28 August 2009
28 August 2009
At the ninth-annual SPE Automotive Composites Conference & Exhibition (SPE ACCE), Deborah Mielewski, technical leader of Plastics Research, Research & Innovation Laboratory, Ford Motor Co. (Dearborn, Mich.), will open the conference with a lecture on advances in ecological materials.
The address, entitled Can you Be-Leaf It?
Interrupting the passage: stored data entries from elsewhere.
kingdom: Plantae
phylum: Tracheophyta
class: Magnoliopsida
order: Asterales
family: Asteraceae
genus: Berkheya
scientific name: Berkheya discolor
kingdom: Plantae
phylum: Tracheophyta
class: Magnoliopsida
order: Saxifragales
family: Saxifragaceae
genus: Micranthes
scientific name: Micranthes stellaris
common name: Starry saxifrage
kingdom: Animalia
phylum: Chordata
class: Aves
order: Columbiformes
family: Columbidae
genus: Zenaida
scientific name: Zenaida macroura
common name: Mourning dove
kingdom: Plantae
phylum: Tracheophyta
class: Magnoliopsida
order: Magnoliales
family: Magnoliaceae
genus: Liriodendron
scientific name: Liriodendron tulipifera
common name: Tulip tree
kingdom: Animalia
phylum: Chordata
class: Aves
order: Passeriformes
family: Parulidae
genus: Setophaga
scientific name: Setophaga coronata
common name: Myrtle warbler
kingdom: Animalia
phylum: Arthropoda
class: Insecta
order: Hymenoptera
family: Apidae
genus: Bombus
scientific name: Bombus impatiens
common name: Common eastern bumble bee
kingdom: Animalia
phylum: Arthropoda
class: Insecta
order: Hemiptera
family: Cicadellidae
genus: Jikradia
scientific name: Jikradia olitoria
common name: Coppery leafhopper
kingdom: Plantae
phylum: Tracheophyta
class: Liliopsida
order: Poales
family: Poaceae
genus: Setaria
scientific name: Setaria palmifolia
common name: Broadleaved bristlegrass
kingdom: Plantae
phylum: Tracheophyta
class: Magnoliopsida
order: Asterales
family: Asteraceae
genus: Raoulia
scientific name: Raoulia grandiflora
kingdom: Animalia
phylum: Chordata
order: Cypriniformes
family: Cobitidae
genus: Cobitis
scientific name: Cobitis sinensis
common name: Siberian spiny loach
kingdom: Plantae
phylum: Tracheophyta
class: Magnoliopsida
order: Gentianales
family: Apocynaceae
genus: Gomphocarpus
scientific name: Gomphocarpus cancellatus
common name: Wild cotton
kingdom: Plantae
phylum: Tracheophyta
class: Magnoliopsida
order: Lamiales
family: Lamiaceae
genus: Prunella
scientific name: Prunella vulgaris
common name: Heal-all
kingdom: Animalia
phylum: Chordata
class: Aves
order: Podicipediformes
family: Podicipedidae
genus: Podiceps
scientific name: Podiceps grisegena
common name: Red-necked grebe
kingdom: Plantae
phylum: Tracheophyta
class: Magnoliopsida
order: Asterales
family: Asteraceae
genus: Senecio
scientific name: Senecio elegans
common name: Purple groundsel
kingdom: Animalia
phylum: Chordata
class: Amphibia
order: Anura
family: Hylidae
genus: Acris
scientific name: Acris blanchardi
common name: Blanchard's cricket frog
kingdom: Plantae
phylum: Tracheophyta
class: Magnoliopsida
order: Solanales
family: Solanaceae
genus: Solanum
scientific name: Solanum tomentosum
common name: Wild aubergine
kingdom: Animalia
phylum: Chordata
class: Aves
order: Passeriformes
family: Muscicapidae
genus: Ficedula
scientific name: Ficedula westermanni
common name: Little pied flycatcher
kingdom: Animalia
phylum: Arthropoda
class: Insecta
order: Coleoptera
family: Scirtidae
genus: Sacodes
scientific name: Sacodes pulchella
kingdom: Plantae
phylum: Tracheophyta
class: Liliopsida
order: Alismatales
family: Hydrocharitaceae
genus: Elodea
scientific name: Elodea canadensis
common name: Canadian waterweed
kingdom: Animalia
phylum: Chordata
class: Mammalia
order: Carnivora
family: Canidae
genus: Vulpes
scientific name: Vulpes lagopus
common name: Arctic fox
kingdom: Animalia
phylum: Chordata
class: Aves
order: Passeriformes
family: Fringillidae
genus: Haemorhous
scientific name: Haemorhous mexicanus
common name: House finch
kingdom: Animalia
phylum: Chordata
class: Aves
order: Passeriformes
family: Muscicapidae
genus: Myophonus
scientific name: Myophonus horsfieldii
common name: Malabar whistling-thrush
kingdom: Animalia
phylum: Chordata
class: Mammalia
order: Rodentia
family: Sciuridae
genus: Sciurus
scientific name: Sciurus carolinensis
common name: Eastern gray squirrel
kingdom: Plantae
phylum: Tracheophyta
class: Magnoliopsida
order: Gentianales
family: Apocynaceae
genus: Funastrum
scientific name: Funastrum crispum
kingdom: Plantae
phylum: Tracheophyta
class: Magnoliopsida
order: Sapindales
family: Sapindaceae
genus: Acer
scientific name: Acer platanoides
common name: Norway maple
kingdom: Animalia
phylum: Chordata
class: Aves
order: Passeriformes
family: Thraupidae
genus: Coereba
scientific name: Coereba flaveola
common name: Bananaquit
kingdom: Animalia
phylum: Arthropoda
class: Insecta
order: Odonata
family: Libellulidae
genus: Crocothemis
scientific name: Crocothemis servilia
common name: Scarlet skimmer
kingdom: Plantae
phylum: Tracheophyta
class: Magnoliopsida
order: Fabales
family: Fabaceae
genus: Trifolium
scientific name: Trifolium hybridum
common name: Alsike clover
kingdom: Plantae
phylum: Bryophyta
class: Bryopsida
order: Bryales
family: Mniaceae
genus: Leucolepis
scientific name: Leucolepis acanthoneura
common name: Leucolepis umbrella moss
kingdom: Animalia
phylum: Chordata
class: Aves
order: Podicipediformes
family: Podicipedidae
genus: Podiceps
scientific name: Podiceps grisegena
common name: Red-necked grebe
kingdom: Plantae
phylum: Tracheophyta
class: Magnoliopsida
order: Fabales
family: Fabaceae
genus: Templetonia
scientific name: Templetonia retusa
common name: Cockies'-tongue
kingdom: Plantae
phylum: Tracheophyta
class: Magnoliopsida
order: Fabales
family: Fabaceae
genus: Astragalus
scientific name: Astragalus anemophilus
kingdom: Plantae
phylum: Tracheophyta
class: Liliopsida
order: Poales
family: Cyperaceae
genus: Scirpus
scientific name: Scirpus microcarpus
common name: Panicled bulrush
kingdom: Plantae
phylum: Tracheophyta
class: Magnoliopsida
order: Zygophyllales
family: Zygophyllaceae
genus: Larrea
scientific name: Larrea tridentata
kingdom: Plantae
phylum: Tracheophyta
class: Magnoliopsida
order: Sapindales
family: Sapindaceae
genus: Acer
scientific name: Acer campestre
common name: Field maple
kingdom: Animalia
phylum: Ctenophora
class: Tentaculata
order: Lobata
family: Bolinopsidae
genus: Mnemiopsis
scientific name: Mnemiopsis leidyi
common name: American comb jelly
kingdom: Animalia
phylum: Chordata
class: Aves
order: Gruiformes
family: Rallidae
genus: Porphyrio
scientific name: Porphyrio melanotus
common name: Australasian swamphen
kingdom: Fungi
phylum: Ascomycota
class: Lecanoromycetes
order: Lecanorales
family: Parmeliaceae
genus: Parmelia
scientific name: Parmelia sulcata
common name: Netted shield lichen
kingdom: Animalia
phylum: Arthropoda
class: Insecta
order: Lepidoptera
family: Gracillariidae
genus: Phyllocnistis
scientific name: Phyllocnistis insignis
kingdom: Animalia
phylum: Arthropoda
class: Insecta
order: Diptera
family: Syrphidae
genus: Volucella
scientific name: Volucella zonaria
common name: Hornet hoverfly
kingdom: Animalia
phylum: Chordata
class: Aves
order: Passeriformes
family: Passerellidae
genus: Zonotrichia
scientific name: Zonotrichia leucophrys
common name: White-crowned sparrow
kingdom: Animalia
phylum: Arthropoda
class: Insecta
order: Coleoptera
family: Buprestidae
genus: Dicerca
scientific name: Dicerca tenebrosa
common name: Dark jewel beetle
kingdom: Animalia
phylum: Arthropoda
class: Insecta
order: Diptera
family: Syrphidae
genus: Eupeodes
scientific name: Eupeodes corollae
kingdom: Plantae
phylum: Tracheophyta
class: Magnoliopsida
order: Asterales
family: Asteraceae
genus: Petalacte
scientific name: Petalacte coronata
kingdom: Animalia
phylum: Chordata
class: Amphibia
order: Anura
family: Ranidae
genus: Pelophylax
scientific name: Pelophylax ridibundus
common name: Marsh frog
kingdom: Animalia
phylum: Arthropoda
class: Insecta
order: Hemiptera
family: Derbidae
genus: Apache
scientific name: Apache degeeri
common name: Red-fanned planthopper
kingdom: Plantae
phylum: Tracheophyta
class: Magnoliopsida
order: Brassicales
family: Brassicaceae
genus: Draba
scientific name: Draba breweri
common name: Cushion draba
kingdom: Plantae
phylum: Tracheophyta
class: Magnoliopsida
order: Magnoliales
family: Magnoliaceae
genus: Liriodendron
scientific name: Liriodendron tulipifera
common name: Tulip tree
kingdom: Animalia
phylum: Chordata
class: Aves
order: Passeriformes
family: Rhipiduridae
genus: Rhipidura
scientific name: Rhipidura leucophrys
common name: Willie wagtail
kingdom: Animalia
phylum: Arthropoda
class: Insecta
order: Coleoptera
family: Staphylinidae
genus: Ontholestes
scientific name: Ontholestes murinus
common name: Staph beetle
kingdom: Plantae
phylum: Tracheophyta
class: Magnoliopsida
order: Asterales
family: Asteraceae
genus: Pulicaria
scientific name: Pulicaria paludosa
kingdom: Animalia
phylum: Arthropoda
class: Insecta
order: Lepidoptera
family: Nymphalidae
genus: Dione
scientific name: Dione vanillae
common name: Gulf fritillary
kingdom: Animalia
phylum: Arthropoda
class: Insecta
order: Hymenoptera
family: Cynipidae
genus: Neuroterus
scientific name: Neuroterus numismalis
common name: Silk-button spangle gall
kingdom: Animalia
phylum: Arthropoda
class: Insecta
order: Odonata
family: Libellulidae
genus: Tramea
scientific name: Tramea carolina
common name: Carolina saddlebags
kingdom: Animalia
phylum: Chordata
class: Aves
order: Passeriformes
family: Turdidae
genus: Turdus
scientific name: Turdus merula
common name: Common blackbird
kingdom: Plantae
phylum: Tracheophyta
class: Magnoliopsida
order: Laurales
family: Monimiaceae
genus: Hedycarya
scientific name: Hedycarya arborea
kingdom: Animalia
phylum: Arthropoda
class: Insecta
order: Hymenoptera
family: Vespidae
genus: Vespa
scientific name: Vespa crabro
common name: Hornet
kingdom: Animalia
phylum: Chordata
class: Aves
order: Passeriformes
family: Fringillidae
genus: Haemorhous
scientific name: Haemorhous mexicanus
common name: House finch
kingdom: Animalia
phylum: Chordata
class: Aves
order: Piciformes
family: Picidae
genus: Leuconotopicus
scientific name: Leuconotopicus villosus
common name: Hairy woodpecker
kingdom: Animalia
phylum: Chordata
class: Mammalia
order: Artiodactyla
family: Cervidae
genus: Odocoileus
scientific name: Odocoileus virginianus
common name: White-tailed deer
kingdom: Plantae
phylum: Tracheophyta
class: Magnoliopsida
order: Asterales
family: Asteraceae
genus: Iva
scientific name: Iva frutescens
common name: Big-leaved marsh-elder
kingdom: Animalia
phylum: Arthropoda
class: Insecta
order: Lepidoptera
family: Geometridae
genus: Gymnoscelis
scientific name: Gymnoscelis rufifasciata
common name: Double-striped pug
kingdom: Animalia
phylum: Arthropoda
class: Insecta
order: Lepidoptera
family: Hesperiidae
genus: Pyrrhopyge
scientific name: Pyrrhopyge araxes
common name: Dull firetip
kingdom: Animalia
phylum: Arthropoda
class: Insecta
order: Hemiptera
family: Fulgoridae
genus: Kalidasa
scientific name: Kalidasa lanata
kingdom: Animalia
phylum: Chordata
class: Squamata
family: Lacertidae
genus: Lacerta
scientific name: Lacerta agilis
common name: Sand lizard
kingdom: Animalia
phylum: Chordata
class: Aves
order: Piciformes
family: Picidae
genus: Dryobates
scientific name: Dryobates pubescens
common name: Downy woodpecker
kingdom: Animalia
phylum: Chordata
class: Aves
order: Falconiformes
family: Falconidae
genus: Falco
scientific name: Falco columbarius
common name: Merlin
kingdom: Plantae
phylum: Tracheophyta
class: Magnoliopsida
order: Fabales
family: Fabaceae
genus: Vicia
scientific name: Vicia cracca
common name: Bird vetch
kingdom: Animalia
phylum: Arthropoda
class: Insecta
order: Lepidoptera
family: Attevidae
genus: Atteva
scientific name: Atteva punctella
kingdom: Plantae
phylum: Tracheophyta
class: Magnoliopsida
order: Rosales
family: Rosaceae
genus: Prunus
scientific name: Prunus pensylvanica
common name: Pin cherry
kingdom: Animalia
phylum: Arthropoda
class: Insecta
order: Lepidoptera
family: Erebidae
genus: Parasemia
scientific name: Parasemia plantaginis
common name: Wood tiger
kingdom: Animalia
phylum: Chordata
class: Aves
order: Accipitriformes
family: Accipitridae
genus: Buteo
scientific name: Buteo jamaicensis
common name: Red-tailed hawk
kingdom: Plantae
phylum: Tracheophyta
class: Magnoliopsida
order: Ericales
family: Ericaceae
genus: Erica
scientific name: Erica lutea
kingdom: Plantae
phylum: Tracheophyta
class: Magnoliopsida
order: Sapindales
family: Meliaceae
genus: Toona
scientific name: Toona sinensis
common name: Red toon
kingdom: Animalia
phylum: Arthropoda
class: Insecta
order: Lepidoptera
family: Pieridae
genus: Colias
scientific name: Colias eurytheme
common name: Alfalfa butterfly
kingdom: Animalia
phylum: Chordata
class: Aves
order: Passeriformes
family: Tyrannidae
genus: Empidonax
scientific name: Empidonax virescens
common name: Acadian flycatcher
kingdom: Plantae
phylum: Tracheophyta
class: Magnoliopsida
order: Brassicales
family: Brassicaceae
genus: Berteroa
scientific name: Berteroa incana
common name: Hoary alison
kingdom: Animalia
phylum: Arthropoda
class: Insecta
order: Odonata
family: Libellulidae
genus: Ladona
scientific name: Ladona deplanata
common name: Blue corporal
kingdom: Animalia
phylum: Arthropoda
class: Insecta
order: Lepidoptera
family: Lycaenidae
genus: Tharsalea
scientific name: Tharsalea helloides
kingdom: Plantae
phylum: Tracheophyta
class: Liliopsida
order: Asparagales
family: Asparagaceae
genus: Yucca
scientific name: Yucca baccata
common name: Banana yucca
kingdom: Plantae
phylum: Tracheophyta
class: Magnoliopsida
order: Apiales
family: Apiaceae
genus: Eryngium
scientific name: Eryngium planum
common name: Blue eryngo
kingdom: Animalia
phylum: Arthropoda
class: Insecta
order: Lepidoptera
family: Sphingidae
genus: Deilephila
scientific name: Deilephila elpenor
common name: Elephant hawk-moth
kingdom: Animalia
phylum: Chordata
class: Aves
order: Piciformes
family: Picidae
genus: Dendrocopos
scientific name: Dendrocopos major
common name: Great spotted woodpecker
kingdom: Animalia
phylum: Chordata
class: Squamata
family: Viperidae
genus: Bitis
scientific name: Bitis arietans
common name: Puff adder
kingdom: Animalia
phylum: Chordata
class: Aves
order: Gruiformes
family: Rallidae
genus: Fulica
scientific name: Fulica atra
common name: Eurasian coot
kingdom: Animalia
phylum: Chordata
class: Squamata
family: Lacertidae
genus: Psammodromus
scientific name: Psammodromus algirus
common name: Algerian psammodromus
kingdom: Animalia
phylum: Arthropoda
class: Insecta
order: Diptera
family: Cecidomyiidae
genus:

Development & Implementation of Sustainable Materials for the Automotive Industry, will aim to cast some light upon developments in environmental technologies such as bio and natural-fibre composites and recycled polymers.
""Within Ford Motor Company's research lab, our plastics group has been focused on developing biomaterials for almost a decade - long before it was fashionable to be ‘green’,” says Mielewski. “Our group's efforts have been focused on soy-based polyurethane foams, natural-fibre reinforced composites, and polymer resins made from plant sources,” she adds.
“These [sustainable] technologies provide positive environmental impact by utilizing renewable resources, reducing CO2 emissions, by being entirely compostable, and - in some cases - reducing weight, which helps improve fuel economy,” concludes Mielewski.
During Mielewski’s lecture, she aims to discuss the technologies that Ford has developed and the challenges her team have overcome and aims they have struggled to achieve.
Dr. Mielewski, technical leader-Plastics Research at Ford’s Research and Innovation Center, has spent the past 22 years working for Ford in a variety of positions, ranging from automotive paints, to polymer processing, to materials development.
She initiated a biomaterials program at Ford Research in 2001, and her team demonstrated soy-based foam on a concept vehicle (Model U) at the January 2003 Detroit International Auto Show. Ford has since launched soy-based foam seating on the 2008MY Mustang sports car and six other models.
Mielewski’s group continues to research and develop sustainable materials that can meet stringent automotive requirements, including natural-fibre and soy-flour reinforcement for plastics, and compostable resins made from renewable feedstocks.